Write the entries out exactly, with the final line being the one containing "(polyline (pts (xy 5.842 -1.27)".

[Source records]
= = = = = = =
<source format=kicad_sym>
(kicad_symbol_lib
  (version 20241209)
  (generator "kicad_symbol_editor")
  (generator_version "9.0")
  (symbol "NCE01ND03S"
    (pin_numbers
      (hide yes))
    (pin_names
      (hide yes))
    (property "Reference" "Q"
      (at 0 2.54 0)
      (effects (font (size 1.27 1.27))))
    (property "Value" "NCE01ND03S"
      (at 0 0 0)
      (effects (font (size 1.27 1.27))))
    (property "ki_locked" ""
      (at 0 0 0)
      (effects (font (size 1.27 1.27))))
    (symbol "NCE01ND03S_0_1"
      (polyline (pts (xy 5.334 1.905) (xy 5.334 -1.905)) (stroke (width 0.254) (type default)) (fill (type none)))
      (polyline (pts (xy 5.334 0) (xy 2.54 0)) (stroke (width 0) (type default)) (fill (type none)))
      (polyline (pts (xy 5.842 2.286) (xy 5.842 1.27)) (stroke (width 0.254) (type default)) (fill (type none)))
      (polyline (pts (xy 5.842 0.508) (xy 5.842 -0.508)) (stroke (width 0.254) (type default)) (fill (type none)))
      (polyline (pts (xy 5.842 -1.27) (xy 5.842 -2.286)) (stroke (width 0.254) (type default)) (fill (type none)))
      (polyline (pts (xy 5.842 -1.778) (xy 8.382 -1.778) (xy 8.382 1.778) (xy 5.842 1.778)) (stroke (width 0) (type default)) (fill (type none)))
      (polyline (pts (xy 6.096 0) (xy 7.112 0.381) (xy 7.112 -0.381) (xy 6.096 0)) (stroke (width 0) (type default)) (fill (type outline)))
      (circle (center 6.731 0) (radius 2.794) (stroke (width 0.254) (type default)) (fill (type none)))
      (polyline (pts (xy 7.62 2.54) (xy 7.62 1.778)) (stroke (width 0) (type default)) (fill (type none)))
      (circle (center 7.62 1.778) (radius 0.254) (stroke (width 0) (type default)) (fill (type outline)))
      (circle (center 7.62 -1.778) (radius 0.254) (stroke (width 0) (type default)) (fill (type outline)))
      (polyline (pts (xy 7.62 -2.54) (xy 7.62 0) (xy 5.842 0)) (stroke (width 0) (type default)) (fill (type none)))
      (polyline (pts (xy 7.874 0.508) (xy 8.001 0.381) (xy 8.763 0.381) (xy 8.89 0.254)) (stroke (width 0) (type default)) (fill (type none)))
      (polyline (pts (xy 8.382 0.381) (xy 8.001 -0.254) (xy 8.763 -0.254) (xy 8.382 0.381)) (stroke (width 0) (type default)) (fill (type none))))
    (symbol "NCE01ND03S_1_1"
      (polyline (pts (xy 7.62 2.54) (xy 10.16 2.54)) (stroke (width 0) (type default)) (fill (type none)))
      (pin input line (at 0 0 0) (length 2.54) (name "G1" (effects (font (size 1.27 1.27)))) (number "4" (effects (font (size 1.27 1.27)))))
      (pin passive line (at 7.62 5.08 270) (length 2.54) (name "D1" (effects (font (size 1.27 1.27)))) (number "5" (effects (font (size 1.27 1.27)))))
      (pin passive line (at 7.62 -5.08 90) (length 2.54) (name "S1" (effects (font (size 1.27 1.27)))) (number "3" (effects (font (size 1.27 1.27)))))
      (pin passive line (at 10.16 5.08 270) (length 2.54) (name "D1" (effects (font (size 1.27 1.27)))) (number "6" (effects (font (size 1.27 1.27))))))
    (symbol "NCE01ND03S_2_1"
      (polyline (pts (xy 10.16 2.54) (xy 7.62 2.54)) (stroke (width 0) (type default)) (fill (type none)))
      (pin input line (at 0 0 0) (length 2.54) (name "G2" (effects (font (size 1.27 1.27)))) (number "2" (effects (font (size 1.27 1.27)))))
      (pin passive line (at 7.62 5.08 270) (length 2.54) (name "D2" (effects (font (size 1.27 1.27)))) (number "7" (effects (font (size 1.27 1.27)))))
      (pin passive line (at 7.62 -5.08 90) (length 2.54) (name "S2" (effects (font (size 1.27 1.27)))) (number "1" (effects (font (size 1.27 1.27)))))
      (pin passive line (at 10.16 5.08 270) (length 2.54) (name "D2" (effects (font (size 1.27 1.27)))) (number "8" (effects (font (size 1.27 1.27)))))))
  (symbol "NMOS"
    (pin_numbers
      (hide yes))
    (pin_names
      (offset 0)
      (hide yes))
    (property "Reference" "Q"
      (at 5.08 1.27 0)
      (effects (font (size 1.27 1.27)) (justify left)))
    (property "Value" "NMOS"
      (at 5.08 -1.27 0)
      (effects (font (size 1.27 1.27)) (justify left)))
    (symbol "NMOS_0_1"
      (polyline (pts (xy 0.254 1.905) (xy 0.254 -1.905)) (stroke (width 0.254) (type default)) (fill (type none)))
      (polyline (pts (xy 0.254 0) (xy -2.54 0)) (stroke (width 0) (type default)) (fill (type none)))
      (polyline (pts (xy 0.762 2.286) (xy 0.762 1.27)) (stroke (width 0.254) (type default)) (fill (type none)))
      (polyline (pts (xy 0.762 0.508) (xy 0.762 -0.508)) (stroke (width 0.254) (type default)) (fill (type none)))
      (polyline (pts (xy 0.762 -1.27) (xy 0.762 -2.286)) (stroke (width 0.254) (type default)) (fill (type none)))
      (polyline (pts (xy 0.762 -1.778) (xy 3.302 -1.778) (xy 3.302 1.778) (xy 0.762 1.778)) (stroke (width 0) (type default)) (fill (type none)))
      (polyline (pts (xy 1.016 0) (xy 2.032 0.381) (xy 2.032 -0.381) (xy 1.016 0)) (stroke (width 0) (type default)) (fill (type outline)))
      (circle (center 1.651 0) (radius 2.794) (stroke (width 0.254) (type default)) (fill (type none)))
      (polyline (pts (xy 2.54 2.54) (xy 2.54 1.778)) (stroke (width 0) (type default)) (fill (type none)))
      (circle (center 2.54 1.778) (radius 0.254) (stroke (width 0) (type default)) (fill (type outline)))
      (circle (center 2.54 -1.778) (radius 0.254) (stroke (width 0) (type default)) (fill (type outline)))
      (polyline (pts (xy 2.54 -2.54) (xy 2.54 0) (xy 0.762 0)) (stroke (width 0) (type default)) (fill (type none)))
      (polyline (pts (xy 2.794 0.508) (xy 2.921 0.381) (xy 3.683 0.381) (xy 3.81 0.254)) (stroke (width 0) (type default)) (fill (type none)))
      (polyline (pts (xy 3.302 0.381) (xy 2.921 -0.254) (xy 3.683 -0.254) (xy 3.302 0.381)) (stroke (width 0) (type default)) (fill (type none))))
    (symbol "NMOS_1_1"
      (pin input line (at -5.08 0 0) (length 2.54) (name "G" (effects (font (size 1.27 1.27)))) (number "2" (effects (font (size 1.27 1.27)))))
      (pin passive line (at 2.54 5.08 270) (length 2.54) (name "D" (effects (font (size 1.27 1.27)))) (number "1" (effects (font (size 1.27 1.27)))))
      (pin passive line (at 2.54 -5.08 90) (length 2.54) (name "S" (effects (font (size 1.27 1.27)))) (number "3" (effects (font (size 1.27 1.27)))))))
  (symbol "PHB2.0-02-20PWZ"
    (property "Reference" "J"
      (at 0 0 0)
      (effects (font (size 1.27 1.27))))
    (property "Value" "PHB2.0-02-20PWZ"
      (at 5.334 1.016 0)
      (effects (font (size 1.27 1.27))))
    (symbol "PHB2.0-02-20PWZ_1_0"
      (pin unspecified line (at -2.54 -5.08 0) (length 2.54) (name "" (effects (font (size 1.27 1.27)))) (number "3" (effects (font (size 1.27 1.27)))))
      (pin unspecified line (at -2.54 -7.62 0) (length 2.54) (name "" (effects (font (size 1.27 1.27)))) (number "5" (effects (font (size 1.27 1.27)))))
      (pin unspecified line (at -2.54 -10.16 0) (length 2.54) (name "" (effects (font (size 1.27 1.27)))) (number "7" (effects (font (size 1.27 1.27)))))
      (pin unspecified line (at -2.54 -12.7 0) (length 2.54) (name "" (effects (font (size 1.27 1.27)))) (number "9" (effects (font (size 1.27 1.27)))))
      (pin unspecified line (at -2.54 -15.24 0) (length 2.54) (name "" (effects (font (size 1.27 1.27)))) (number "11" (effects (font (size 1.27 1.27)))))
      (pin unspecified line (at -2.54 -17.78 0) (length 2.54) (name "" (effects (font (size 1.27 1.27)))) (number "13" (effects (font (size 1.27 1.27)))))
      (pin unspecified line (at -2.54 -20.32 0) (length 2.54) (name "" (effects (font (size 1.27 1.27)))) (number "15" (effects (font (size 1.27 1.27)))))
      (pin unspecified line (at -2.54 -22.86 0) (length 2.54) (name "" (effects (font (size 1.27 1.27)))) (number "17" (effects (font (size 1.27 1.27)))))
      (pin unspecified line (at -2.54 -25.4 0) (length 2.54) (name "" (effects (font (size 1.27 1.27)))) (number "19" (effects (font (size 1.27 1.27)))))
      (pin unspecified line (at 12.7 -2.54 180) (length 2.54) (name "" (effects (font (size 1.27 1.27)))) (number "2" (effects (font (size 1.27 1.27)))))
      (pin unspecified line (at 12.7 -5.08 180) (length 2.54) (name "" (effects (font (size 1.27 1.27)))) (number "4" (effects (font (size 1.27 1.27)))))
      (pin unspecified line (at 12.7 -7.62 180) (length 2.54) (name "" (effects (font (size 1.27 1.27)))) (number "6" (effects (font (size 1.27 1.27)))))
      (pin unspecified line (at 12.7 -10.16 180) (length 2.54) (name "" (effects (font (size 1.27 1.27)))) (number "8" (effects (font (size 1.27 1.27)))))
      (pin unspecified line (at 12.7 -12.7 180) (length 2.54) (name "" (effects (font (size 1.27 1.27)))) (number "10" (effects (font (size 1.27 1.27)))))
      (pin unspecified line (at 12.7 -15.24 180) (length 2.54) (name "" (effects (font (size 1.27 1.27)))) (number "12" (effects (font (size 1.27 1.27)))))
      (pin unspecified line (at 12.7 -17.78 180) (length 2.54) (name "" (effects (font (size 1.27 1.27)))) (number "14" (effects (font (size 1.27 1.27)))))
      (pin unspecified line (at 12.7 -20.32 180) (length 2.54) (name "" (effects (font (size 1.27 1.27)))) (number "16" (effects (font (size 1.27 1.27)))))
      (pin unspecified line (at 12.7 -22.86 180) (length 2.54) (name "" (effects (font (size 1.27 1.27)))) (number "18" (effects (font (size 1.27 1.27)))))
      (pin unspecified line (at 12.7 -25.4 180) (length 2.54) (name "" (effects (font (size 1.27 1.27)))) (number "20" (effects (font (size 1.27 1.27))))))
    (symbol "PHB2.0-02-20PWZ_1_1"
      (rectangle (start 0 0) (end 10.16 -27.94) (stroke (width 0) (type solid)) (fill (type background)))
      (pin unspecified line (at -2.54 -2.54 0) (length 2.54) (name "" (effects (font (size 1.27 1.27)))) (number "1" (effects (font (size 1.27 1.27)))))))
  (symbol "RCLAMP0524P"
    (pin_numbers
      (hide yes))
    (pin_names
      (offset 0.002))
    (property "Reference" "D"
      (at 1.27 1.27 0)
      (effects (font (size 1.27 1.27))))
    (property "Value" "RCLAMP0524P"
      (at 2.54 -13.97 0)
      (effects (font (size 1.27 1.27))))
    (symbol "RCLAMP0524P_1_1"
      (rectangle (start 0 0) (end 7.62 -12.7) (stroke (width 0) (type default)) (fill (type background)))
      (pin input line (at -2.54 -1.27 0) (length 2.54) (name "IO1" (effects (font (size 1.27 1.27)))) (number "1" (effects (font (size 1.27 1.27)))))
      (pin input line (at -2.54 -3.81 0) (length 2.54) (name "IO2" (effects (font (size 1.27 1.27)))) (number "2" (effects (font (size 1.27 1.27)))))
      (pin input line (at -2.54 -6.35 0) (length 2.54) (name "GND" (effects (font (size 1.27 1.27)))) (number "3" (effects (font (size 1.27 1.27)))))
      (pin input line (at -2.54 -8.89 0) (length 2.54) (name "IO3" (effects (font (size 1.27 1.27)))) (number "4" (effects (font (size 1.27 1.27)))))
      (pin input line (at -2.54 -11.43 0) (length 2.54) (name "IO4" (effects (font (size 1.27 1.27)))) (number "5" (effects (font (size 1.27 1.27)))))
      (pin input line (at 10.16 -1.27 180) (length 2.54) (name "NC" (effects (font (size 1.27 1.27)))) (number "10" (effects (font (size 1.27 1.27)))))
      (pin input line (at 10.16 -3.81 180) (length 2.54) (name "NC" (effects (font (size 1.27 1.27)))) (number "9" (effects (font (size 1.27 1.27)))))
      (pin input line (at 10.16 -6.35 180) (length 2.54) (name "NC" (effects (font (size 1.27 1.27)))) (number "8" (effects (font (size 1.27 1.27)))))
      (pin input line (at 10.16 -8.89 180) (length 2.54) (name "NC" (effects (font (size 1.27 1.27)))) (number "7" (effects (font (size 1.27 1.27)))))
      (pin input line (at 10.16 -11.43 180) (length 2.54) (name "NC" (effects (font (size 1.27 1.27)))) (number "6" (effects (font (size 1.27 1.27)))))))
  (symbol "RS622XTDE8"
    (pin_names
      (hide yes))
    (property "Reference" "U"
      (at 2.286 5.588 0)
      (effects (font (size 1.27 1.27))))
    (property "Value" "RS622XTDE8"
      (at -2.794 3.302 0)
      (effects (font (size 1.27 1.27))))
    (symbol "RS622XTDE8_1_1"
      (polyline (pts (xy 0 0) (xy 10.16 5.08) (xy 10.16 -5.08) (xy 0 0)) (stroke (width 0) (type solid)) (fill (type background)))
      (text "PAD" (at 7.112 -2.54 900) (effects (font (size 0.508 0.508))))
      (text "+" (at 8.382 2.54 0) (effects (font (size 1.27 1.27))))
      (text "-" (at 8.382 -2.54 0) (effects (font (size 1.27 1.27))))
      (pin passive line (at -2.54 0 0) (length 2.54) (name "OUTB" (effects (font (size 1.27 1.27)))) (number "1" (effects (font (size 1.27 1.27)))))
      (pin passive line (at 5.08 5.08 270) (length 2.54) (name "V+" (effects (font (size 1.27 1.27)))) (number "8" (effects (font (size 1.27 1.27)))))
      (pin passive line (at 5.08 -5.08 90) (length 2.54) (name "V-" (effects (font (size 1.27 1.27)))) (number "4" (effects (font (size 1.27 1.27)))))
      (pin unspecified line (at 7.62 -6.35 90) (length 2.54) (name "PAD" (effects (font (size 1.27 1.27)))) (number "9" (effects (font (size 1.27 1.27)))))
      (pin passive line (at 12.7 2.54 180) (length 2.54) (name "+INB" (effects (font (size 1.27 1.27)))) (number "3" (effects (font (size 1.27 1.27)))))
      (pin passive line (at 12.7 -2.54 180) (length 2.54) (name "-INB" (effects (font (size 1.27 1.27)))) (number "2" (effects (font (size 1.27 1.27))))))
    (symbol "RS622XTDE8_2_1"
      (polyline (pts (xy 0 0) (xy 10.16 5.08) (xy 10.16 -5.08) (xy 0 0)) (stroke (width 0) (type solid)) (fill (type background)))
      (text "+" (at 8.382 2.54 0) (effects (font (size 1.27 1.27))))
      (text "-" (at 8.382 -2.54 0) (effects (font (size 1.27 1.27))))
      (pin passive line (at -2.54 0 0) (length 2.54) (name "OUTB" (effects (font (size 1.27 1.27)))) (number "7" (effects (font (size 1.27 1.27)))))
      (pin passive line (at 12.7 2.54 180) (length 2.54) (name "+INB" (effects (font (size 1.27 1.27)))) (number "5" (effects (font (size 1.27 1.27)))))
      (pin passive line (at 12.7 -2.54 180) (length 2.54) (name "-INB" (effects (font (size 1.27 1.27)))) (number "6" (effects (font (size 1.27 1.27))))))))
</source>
= = = = = = =
Completed task:
<source format=kicad_sym>
(kicad_symbol_lib
  (version 20241209)
  (generator "kicad_symbol_editor")
  (generator_version "9.0")
  (symbol "NCE01ND03S"
    (pin_numbers
      (hide yes))
    (pin_names
      (hide yes))
    (property "Reference" "Q"
      (at 0 2.54 0)
      (effects (font (size 1.27 1.27))))
    (property "Value" "NCE01ND03S"
      (at 0 0 0)
      (effects (font (size 1.27 1.27))))
    (property "ki_locked" ""
      (at 0 0 0)
      (effects (font (size 1.27 1.27))))
    (symbol "NCE01ND03S_0_1"
      (polyline (pts (xy 5.334 1.905) (xy 5.334 -1.905)) (stroke (width 0.254) (type default)) (fill (type none)))
      (polyline (pts (xy 5.334 0) (xy 2.54 0)) (stroke (width 0) (type default)) (fill (type none)))
      (polyline (pts (xy 5.842 2.286) (xy 5.842 1.27)) (stroke (width 0.254) (type default)) (fill (type none)))
      (polyline (pts (xy 5.842 0.508) (xy 5.842 -0.508)) (stroke (width 0.254) (type default)) (fill (type none)))
      (polyline (pts (xy 5.842 -1.27) (xy 5.842 -2.286)) (stroke (width 0.254) (type default)) (fill (type none)))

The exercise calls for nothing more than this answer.